A Birkbeck historian has entered the debate on the First World War by bringing back to a North London community the long-forgotten stories of its conscientious objectors.
For 10 weeks until the end of this month, Birkbeck, University of London is running a range of talks and workshops at a “pop-up university” in an empty shop in Willesden Green. On 7 May, history lecturer Michael Berlin drew on the newly digitised records of the Middlesex Military Service Appeal Tribunal to tell locals about the area’s conscientious objectors.
When the tribunal was set up in 1916, he explained, many of the young men applying for exemptions from service did so on conscientious grounds, because they were Christian pacifists, secular socialists and ethical humanitarians.
The records were highly revealing about how such men were treated. Mr Berlin described how several had their appeals dismissed because they were said to be “too young to have serious convictions”, while a military representative on the tribunal claimed that “a socialist could not have a conscience”. A Moss Bros tailor was turned down because he was already contributing to the war effort, since “officers’ uniforms were available in the store”.

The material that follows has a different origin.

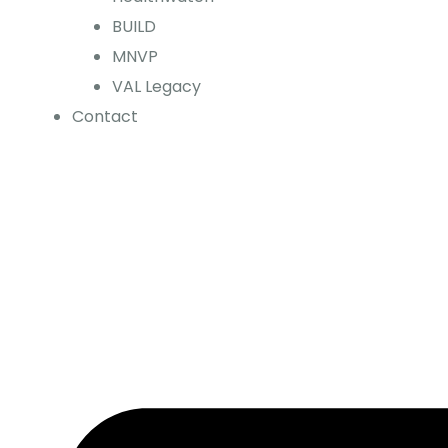
BUILD
MNVP
VAL Legacy
Contact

Mr Berlin’s presentation also touched on significant developments in wider labour and gender history. The London General Omnibus Company garage in Willesden was one of the first to employ women, many of whom came from but never returned to domestic service. In April 1918, it witnessed a strike by its female workers, launched without consulting either management or the union and demanding equal pay and a five-shilling war bonus.
Yet beyond the intrinsic interest of the material, Mr Berlin also acknowledged a “more political” purpose to his presentation, in the wake of education secretary Michael Gove’s determination to challenge “the dominant image of the First World War as one of the greatest follies in European history”.
In this centenary year, Mr Berlin said, we must also recall the “courage of those who endured prosecution and punishment by pledging not to kill for king and country”.